Input:
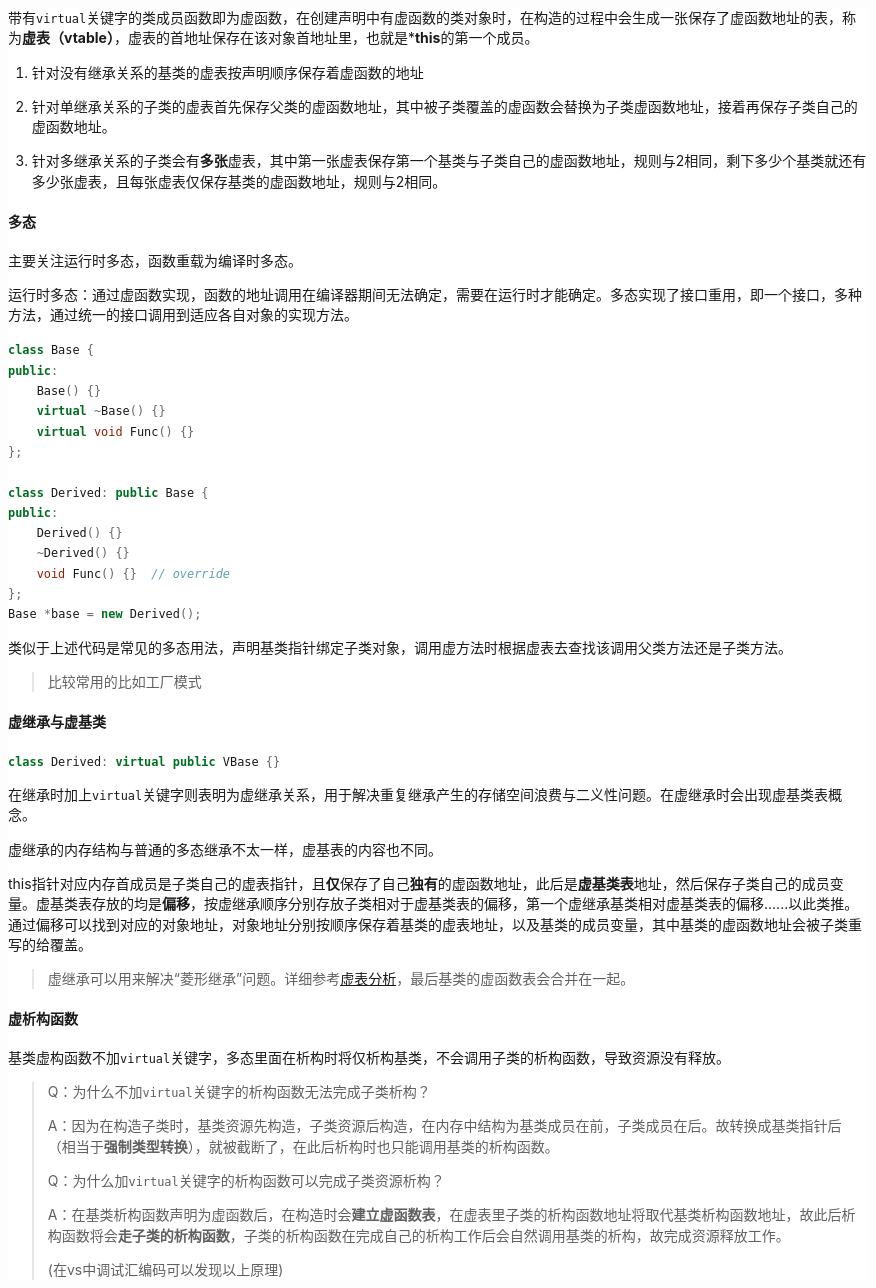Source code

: 带有`virtual`关键字的类成员函数即为虚函数，在创建声明中有虚函数的类对象时，在构造的过程中会生成一张保存了虚函数地址的表，称为**虚表（vtable）**，虚表的首地址保存在该对象首地址里，也就是***this**的第一个成员。

1. 针对没有继承关系的基类的虚表按声明顺序保存着虚函数的地址

2. 针对单继承关系的子类的虚表首先保存父类的虚函数地址，其中被子类覆盖的虚函数会替换为子类虚函数地址，接着再保存子类自己的虚函数地址。

3. 针对多继承关系的子类会有**多张**虚表，其中第一张虚表保存第一个基类与子类自己的虚函数地址，规则与2相同，剩下多少个基类就还有多少张虚表，且每张虚表仅保存基类的虚函数地址，规则与2相同。

#### 多态

主要关注运行时多态，函数重载为编译时多态。

运行时多态：通过虚函数实现，函数的地址调用在编译器期间无法确定，需要在运行时才能确定。多态实现了接口重用，即一个接口，多种方法，通过统一的接口调用到适应各自对象的实现方法。

```c++
class Base {
public:
    Base() {}
    virtual ~Base() {}
    virtual void Func() {}
};

class Derived: public Base {
public:
    Derived() {}
    ~Derived() {}
    void Func() {}	// override
};
Base *base = new Derived();
```

类似于上述代码是常见的多态用法，声明基类指针绑定子类对象，调用虚方法时根据虚表去查找该调用父类方法还是子类方法。

> 比较常用的比如工厂模式

#### 虚继承与虚基类

```c++
class Derived: virtual public VBase {}
```

在继承时加上`virtual`关键字则表明为虚继承关系，用于解决重复继承产生的存储空间浪费与二义性问题。在虚继承时会出现虚基类表概念。

虚继承的内存结构与普通的多态继承不太一样，虚基表的内容也不同。

this指针对应内存首成员是子类自己的虚表指针，且**仅**保存了自己**独有**的虚函数地址，此后是**虚基类表**地址，然后保存子类自己的成员变量。虚基类表存放的均是**偏移**，按虚继承顺序分别存放子类相对于虚基类表的偏移，第一个虚继承基类相对虚基类表的偏移......以此类推。通过偏移可以找到对应的对象地址，对象地址分别按顺序保存着基类的虚表地址，以及基类的成员变量，其中基类的虚函数地址会被子类重写的给覆盖。

> 虚继承可以用来解决“菱形继承”问题。详细参考[虚表分析](virtual_table.md)，最后基类的虚函数表会合并在一起。

#### 虚析构函数

基类虚构函数不加`virtual`关键字，多态里面在析构时将仅析构基类，不会调用子类的析构函数，导致资源没有释放。

> Q：为什么不加`virtual`关键字的析构函数无法完成子类析构？
>
> A：因为在构造子类时，基类资源先构造，子类资源后构造，在内存中结构为基类成员在前，子类成员在后。故转换成基类指针后（相当于**强制类型转换**），就被截断了，在此后析构时也只能调用基类的析构函数。
>
> Q：为什么加`virtual`关键字的析构函数可以完成子类资源析构？
>
> A：在基类析构函数声明为虚函数后，在构造时会**建立虚函数表**，在虚表里子类的析构函数地址将取代基类析构函数地址，故此后析构函数将会**走子类的析构函数**，子类的析构函数在完成自己的析构工作后会自然调用基类的析构，故完成资源释放工作。
>
> (在vs中调试汇编码可以发现以上原理)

Directions: Your answer should be the lines of the listing above between the line holding "类似于上述代码是常见的多态用" and the line holding "虚继承的内存结构与普通的多态继承不太一样，虚基表的内容也不同。", inclusive, restated word for word and alone.

Solution for this exercise:
类似于上述代码是常见的多态用法，声明基类指针绑定子类对象，调用虚方法时根据虚表去查找该调用父类方法还是子类方法。

> 比较常用的比如工厂模式

#### 虚继承与虚基类

```c++
class Derived: virtual public VBase {}
```

在继承时加上`virtual`关键字则表明为虚继承关系，用于解决重复继承产生的存储空间浪费与二义性问题。在虚继承时会出现虚基类表概念。

虚继承的内存结构与普通的多态继承不太一样，虚基表的内容也不同。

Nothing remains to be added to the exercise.